## EXTRACT TO READ
1 Mathematical Foundations

1.1 Binomial Distribution Foundation

The BinomialTree algorithm is built on the assumption that the target data follows a binomial distribution. For each observation $i$, we have:

$k_i$: number of successes (events)
$n_i$: number of trials (exposure)
$p_i$: true probability of success (unknown, to be estimated)

The likelihood for observation $i$ under a binomial distribution is:

\[P(k_i | n_i, p) = \binom{n_i}{k_i} p^{k_i} (1-p)^{n_i - k_i}\]

The log-likelihood for observation $i$ is:

\[\ell_i(p) = \log\binom{n_i}{k_i} + k_i \log(p) + (n_i - k_i) \log(1-p)\]

For a set of observations in a node, the total log-likelihood is:

\[\ell_{node}(p) = \sum_{i \in node} \ell_i(p)\]

1.2 Why Model Counts Instead of Rates?

A key insight is that we model the count data directly rather than the rate $k_i/n_i$. This is motivated by several factors:

1.2.1 Statistical Properties

For rare events where $p$ is small and $n_i$ varies significantly:

Variance Instability: The variance of $k_i/n_i$ is $p(1-p)/n_i$, which depends on $n_i$
Distribution Shape: The distribution of $k_i/n_i$ becomes highly skewed and poorly behaved for small $p$ and varying $n_i$
Information Loss: Converting to rates discards the exposure information that affects uncertainty

1.2.2 Practical Implications

Consider two observations:

Observation A: 1 success out of 10 trials ($k/n = 0.1$)

## COMPLETE THE FOLLOWING
**a)** Answer these questions on the BinomialTree extract, each on its own line.
(i) What does n_i stand for?
(ii) What expression does the extract give for the variance of k_i/n_i?
(iii) What information is lost when counts are converted to rates?
**b)** Render this sentence from the BinomialTree extract in Spanish: "The BinomialTree algorithm is built on the assumption that the target data follows a binomial distribution."
Answer from the text above and nothing else.

## DATASET CONTENT

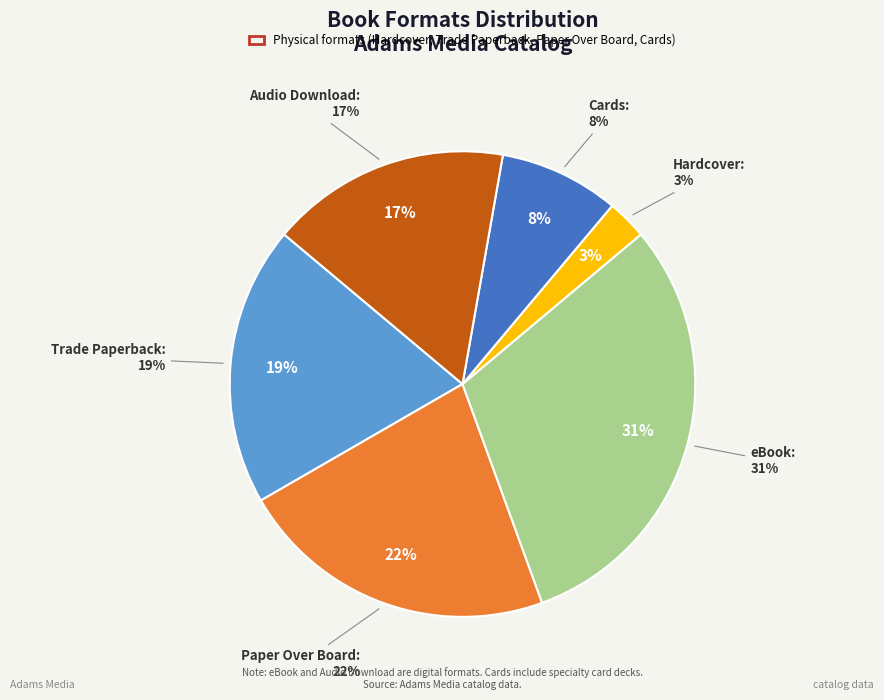

What is the ratio of the value at eBook to the value at Trade Paperback?

1.6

## TASK-BY-TASK ANSWERS
**a)**
(i) The number of trials (exposure).
(ii) p(1-p)/n_i
(iii) The exposure information that affects uncertainty.

**b)** El algoritmo BinomialTree se basa en la suposición de que los datos objetivo siguen una distribución binomial.